Bruxelles, 16/11/2010 (Agence Europe) - L'UE devrait s'inspirer du modèle démocratique suisse basé sur la participation directe des citoyens car « l'extension de la participation pourrait bien faciliter le processus d'intégration européenne », a affirmé la ministre suisse des Affaires étrangères, Micheline Calmy-Rey, lundi 15 novembre à Bruxelles où la mission suisse auprès de l'UE fêtait son 50ème anniversaire. Une telle « helvétisation de l'Europe n'est pas à craindre mais plutôt à souhaiter pour le continent », a dit la ministre. La démocratie directe suisse peut cependant aussi se heurter au droit international. L'initiative populaire visant à expulser les étrangers ayant commis des crimes - elle sera soumise au peuple suisse le 28 novembre - créerait, si elle était acceptée (ce qui n'est pas du tout exclu), des problèmes avec le droit international « car l'expulsion automatique des étrangers n'est pas compatible avec l'accord entre la Suisse et l'UE sur la libre circulation des personnes », admet Mme Calmy-Rey. Le Conseil fédéral suisse mène d'ailleurs actuellement une réflexion sur les moyens de mieux harmoniser la démocratie directe avec les obligations internationales de la Suisse. Des propositions concrètes seront discutées au cours de l'année prochaine, a annoncé la ministre.
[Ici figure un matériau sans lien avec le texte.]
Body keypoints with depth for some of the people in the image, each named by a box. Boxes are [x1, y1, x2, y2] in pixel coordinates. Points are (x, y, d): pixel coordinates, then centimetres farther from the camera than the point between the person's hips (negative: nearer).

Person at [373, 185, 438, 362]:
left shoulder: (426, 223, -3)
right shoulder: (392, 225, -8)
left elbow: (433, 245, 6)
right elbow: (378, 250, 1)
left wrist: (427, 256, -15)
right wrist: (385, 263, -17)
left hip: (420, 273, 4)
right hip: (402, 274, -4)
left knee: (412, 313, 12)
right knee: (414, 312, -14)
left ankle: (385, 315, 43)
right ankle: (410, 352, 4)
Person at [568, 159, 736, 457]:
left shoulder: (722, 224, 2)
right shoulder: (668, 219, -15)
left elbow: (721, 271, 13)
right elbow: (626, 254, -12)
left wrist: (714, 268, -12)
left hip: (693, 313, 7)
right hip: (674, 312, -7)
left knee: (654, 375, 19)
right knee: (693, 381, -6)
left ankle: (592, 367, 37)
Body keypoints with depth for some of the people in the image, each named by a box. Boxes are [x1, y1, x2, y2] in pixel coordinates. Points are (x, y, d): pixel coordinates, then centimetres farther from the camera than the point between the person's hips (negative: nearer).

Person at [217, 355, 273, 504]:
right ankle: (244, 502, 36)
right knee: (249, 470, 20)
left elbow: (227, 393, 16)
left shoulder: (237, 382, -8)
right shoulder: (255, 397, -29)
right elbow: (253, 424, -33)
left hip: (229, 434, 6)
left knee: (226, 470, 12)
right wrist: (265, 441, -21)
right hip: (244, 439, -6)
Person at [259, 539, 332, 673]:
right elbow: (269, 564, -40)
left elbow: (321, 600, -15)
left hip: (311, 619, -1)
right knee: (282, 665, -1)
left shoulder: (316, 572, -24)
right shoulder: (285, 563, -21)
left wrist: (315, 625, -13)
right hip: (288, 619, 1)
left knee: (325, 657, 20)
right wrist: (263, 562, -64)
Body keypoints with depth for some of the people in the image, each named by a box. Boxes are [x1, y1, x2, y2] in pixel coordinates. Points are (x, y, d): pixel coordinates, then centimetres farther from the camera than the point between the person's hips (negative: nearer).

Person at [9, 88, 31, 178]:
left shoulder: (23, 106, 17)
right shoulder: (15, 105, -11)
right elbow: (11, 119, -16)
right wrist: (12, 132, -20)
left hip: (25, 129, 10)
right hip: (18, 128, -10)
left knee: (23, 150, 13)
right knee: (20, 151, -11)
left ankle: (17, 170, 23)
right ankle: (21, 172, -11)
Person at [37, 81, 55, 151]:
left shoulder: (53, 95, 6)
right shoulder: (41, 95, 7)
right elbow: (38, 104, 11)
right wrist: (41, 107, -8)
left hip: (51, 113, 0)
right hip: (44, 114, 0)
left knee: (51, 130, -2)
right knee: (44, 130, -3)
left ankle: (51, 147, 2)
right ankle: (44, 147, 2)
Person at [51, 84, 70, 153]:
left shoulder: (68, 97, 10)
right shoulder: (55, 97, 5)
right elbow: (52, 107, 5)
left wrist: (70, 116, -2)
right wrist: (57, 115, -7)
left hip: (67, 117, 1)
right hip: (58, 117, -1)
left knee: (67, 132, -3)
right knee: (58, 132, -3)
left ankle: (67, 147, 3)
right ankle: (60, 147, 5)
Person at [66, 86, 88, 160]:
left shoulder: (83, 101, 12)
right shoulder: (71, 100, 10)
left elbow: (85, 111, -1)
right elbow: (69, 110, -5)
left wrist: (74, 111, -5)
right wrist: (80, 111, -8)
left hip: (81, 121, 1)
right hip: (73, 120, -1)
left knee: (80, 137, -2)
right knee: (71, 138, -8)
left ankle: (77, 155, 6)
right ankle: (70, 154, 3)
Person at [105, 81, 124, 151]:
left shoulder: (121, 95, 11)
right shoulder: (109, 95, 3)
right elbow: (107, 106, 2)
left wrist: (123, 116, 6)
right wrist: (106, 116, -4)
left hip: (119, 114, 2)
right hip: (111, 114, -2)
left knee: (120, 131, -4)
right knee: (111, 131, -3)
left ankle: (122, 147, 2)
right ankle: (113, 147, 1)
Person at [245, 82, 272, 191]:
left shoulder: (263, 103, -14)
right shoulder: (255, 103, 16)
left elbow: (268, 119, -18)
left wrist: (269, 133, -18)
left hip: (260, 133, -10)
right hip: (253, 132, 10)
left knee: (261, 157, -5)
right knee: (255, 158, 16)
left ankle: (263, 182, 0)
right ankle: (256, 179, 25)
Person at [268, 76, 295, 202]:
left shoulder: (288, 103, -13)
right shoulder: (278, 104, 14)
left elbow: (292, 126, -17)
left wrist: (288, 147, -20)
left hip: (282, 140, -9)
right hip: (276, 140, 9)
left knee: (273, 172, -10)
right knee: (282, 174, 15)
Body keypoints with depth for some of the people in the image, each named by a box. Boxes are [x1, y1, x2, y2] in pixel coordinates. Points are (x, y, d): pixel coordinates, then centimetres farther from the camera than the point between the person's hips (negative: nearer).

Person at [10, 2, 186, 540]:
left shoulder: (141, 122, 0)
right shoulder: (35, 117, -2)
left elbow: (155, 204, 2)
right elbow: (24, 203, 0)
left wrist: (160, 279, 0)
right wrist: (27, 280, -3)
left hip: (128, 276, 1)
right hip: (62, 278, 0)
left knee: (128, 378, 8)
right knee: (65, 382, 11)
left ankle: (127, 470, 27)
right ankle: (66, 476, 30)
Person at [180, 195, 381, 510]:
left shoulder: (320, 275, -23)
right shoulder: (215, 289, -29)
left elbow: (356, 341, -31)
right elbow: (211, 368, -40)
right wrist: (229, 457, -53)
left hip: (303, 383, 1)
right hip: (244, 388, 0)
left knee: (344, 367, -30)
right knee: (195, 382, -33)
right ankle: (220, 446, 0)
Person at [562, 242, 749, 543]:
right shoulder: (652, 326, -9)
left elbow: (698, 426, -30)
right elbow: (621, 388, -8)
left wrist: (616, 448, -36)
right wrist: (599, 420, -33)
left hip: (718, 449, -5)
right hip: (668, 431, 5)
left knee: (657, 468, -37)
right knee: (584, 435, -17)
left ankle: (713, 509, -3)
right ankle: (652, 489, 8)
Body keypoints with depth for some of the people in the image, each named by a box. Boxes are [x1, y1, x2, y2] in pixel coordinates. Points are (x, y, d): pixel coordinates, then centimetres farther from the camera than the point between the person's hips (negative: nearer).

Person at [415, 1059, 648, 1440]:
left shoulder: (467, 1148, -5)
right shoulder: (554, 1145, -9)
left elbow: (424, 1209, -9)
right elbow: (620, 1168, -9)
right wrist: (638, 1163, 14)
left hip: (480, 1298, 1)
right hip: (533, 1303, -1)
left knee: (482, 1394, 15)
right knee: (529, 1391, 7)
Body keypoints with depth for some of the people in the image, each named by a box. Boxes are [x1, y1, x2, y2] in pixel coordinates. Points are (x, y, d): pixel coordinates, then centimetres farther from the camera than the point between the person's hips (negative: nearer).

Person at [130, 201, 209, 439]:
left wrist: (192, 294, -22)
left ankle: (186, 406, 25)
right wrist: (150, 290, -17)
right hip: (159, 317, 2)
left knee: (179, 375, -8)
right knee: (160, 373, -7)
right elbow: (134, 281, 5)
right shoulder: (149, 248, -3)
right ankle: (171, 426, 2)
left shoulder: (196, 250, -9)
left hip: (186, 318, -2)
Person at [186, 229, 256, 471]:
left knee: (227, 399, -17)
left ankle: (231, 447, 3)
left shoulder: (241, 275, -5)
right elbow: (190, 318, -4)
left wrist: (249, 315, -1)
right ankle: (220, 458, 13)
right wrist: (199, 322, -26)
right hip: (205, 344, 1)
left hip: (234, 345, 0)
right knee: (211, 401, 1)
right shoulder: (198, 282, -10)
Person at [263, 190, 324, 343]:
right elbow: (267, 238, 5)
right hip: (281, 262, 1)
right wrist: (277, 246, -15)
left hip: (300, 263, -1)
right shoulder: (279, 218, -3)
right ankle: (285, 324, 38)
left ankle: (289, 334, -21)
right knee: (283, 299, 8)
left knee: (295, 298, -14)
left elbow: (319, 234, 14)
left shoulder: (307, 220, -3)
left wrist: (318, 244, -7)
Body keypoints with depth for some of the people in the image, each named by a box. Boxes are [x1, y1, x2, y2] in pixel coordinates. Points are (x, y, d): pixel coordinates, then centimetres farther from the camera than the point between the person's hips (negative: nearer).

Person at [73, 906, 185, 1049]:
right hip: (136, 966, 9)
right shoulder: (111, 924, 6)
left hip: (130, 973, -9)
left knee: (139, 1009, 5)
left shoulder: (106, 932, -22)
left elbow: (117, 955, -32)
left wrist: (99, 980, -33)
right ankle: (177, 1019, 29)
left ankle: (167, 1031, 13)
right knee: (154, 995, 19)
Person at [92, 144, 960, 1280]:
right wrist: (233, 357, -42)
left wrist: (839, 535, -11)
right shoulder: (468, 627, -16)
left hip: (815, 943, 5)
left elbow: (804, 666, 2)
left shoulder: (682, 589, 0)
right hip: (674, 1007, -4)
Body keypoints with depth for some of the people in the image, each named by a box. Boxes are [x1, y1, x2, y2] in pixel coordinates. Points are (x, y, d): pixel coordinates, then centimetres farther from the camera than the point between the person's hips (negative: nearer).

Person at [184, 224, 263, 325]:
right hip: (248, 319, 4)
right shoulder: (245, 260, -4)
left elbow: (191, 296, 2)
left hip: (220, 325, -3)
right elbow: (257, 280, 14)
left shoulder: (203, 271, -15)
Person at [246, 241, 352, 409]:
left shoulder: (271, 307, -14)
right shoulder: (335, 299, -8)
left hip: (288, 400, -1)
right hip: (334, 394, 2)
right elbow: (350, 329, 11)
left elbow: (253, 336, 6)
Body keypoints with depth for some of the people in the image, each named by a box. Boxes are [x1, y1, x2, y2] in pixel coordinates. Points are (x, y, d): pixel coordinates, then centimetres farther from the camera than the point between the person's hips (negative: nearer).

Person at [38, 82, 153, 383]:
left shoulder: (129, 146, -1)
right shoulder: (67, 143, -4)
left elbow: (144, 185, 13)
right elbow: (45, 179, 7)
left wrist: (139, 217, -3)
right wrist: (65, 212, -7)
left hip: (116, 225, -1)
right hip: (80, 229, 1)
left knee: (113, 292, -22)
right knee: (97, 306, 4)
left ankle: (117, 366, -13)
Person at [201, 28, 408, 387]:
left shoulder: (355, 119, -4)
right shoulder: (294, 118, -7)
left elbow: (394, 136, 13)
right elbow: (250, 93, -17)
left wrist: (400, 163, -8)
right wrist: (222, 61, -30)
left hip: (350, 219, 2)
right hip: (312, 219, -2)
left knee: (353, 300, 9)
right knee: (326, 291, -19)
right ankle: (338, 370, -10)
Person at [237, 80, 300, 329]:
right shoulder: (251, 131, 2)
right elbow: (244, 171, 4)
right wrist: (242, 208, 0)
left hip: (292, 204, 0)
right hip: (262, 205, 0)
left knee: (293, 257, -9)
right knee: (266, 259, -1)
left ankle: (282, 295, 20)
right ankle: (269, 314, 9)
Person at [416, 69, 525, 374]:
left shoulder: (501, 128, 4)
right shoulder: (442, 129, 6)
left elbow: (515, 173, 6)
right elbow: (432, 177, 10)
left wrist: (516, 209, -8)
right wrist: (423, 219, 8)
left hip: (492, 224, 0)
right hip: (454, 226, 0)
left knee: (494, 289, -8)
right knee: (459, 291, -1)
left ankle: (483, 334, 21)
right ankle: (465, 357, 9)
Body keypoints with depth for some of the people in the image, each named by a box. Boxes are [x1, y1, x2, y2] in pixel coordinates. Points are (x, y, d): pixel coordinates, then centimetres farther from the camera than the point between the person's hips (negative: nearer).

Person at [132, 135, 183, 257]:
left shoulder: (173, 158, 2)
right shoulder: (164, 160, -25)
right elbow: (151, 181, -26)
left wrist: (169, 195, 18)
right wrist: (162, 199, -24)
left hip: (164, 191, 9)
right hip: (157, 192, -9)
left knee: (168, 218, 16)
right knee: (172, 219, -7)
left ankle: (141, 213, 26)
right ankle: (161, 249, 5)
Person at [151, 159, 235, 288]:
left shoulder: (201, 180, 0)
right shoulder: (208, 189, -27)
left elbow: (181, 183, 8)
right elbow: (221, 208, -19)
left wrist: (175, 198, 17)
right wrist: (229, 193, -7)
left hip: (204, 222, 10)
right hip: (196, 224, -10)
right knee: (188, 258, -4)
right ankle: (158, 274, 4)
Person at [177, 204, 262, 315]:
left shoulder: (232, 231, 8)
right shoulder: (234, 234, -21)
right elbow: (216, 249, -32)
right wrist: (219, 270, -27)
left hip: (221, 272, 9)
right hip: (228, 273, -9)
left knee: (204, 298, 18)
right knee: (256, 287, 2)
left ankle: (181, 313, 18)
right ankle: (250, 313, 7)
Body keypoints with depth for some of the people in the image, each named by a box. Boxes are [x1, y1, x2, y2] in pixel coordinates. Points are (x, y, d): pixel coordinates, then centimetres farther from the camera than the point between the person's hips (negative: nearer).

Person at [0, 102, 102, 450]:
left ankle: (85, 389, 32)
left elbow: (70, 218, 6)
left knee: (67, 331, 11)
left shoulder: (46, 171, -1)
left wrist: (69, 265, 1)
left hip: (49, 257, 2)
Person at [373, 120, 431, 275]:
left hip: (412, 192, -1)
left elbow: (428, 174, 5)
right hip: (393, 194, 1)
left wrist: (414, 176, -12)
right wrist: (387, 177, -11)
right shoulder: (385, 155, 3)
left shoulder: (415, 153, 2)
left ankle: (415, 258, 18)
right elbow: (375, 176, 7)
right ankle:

Accords bilatéraux. Depuis le « non » au référendum suisse sur l'adhésion du pays à l'EEE en 1992, les relations entre l'UE et Berne sont régies par quelque 120 accords et arrangements bilatéraux. L'UE voudrait que ces accords soient à l'avenir automatiquement adaptés pour tenir compte de l'évolution constante de l'acquis communautaire. Ce que la Suisse refuse catégoriquement « afin de préserver notre liberté d'action et notre souveraineté », comme l'a réitéré Mme Calmy-Rey. « Pas d'automatisme dans la reprise de l'acquis ». En revanche, la reprise de l'acquis pourrait être compensée par une « participation adéquate » des Suisses à l'élaboration des décisions dans les domaines couverts par les accords. En outre, l'adaptation des accords devra être décidée d'un commun accord et tenir compte de la durée des procédures législatives suisses.
Avenir des relations. En juillet, la Commission et la Suisse ont décidé la création d'un groupe commun d'experts chargé d'explorer les possibilités de mettre les relations sur une nouvelle base institutionnelle, par exemple un accord-cadre ou un accord d'association. Le groupe devrait terminer ses « discussions exploratoires » d'ici la fin de l'année et « fixer les attentes des uns et des autres », a dit Mme Calmy-Rey. Elle estime que « la voie bilatérale a toujours un avenir si les deux côtés partenaires sont prêts à poursuivre dans cette direction ». L'approche bilatérale et sectorielle pourrait même intéresser d'autres pays tiers qui souhaitent renforcer leurs liens avec l'UE sans aller jusqu'à l'adhésion, estime la ministre. (H.B.)